My Cooter's History Blog has become about 80% World War II anyway, so I figured to start a blog specific to it, especially since we're commemorating its 70th anniversary and we are quickly losing this "Greatest Generation." The quote is taken from Pearl Harbor survivor Frank Curre, who was on the USS Tennessee that day. He died Dec. 7, 2011, seventy years to the day. His photo is below at right.
Sunday, January 19, 2020
LST-325-- Part 2: An LST Veteran On This Ship
John Tallent and his team of 50 crew members -- most of them former military and all of them volunteers -- will spend the rest of the week docked in the Port of Dubuque.
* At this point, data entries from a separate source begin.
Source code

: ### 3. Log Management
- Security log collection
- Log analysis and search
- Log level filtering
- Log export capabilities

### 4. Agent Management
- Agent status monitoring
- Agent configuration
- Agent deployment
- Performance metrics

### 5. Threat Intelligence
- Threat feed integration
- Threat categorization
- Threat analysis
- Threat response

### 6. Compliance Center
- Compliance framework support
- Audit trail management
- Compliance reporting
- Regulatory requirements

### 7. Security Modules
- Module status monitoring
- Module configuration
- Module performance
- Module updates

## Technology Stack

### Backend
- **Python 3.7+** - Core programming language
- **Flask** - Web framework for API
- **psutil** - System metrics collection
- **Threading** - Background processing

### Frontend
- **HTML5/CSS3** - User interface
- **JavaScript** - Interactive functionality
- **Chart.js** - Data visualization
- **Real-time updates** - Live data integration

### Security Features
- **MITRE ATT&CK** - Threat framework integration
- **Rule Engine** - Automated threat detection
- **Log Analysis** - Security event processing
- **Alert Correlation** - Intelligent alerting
The public isinvited to come tour the floating museum before it continues its journey down the Mississippi River and then the Ohio River to its home port in Evansville, Indiana.
Irwin Kuhns "came up from the hills" when he answered the call for service at the age of 17. He said he "didn't even know what a ship was" before he was deployed to the South Pacific theater in an LST during World War II.
He learned soon enough.
"It was all new," said Kuhns, who is helping with the crew of the LST-325 on its Mississippi voyage. Back during WW II, he said: "And I'm an eager-beaver guy. I just wanted to know anything and everything."
Kuhns became a coxswain and was tasked with piloting Higgins boats, or landing craft attached to the LSTs. He made a lot of supply runs and completed whatever errands were necessary.
"I'd run all over the place. I had more time in the Higgins boat than anybody aboard the ship.